Bir akşam değirmen önünde çocuk sesine benzer temiz bir genç sesi duyuldu. Şterü dede dışarı fırladı. Bir de ne görsün; karşısında Senebirlinin kaybettiği oğlu İvanço dikiliyordu. Şterü dede onu içeriye aldı. Oğlan sanki dünyanın öbür ucundan geliyordu; üstü başı paramparçaydı, yorgun ve argındı. Kurt gibi açtı. Şterü dede ilk önce onu doyurup suladı. Oğlan babasından af dilemeye geldiğini söyledikten sonra uyudu.
Kuşluk vaktinde uyandı. Şterü dede onu uyandırmaya kıyamıyordu. Oğlana baktı baktı: “Varsın uyusun, ben varıp babasına haber vereyim de sevinsin” dedi içinden. Ve Senebire yollandı.
Köye öğle üstü vardı. Senebirlinin harman makinesi durmuştu. Herhâlde işçiler bir gölgede yemek yiyiyorlardı. Bir ara batozun üstünde Senebirli Pavli göründü. Yüzü kapkara kesilmiş, ökeliydi, belindeki fişekliği parlıyordu.
– Daha mı yiyeceksiniz be, diye haykırdı. Haydi kalkın, kafamı kızdırmayın! Makinist, derhal makineyi çalıştır!
Motor fısıldayarak buhar saldı, tekerlek ilk önce boş döndü, sonra kayışı takılınca, batoz da vahşi bir hayvan gibi böğürmeye başladı. Senebirli hep böyle öfkeli, haznenin karşısına geçerek onu doldurmaya başladı. Hem hazneyi dolduruyor, hem de işçilere bağırıyordu.
– Ne de nalet adam, insanlara rahatla yemek de yidirmiyor, diye düşündü Şterü dede.
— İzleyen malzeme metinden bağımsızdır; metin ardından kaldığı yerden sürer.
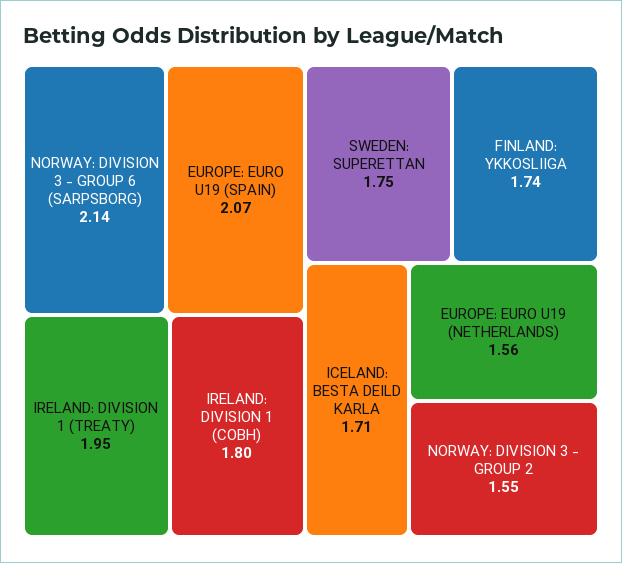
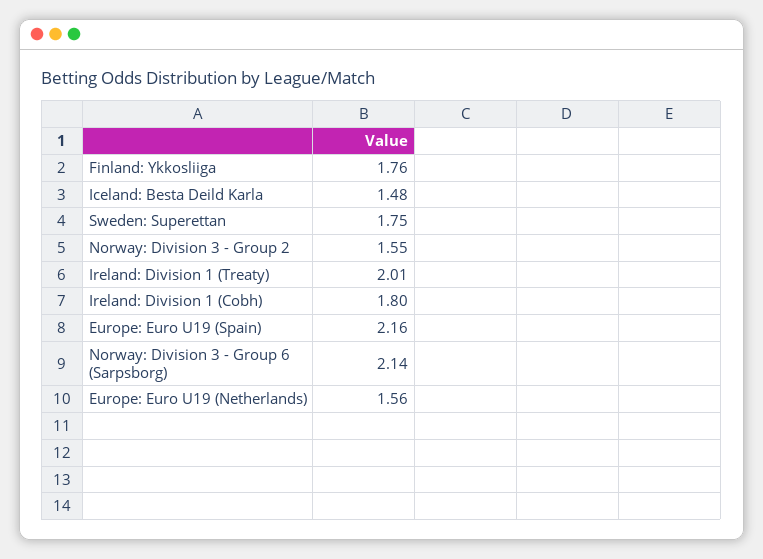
EUROPE: EURO U19 (SPAIN): 2.07 -> 2.16
IRELAND: DIVISION 1 (TREATY): 1.95 -> 2.01
FINLAND: YKKOSLIIGA: 1.74 -> 1.76
ICELAND: BESTA DEILD KARLA: 1.71 -> 1.48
O yığınların hizasına gelinceye kadar, makine gözlerinden kayboldu. Batoz bir ara boğuk boğuk bağırdı, durakladı, sonra yine boş dönmeye başladı. Ortalığa büyük bir gürültü yayıldı. Bir kadın acı acı bağırmaya başladı. Motor göğüs geçirir gibi yeğnildi ve durdu. Şterü dede:
– Bir şey oldu galiba, diyerek adımlarını sıklaştırdı. Yığınları geçince, Senebirlinin evi dolayında karınca öbeğini andıran insan kalabalığı gördü. Bazıları haykırıyor, bazıları da ağıt yakıyordu. İşçilerden biri Şterü dededen yana koşarak korkak bir tavırla:
– Çorbacı, bay Pavli öldü, makine onu paramparça etti! dedi…
Şterü dede yerinde donup kaldı. Sonra başını kaldırarak karaağaca baktı. Ağacın tepe yaprakları sararmış, dalları kurumaya yüz tutmuştu. Şterü dede sanki bir şeye inanmak istercesine etrafına bakındı; toprak kurumuş, dilim dilim ayrılmıştı, ortalık fırın gibi kızgındı. Gerçekten bu yıl da kuraklıktı ama, acaba Halil Hoca’nın söyledikleri gerçekleşmemiş miydi? Karaağaç hiçbir şey olmamış gibi hâlâ yerinde dimdik duruyordu, fakat artık ölmüştü.
ANTON STRAŞİMİROV
27 Haziran 1872’de Varna’da doğdu, 7 Aralık 1937’de tedavi gördüğü Viyana’da vefat etti. Küçük yaşta yetim kalmış, Razgrat’ta öğretmenlik yapan ağabeyi Dimitır’ın himayesinde yetişmiştir. Burada orta okulu bitirdikten sonra Şumen’in (Şumnu) Sadovo Ziraat Okulu’nda öğrenimine devam etmiştir. Daha sonra Bern Üniversitesinde (İsviçre) coğrafya, edebiyat ve psikoloji dersleri almış, ancak öğrenimini tamamlayamadan ülkesine dönmüştür.
“Göçebe ruhlu” denecek kadar farklı yerler görmeyi, farklı insanlarla bir arada olmayı seven A.Straşimirov ülkesinin birçok köy ve kentinde öğretmenlik yaptı. Hayata bu tür yaklaşımı ufkunun genişlemesine yardımcı oldu. Konu ve sanat yönünden Bulgar hikâyeciliğini ve romanını yüksek seviyeye ulaştırdı. Demokrat kişiliğine yaraşır şekilde emeği sömürülen, özgürlükleri kısıtlanan kitlelerin saflarında yer aldı. 1926’da yayınladığı “Horo” adlı romanıyla ülke içinde ve ülke dışında üne kavuştu. Zmey (Ejder), Krıstopat (Dörtyol Ağzı), Svekırva (Kaynana), Vampir (Hortlak), Vihır (Kasırga) en çok okunan eserleridir.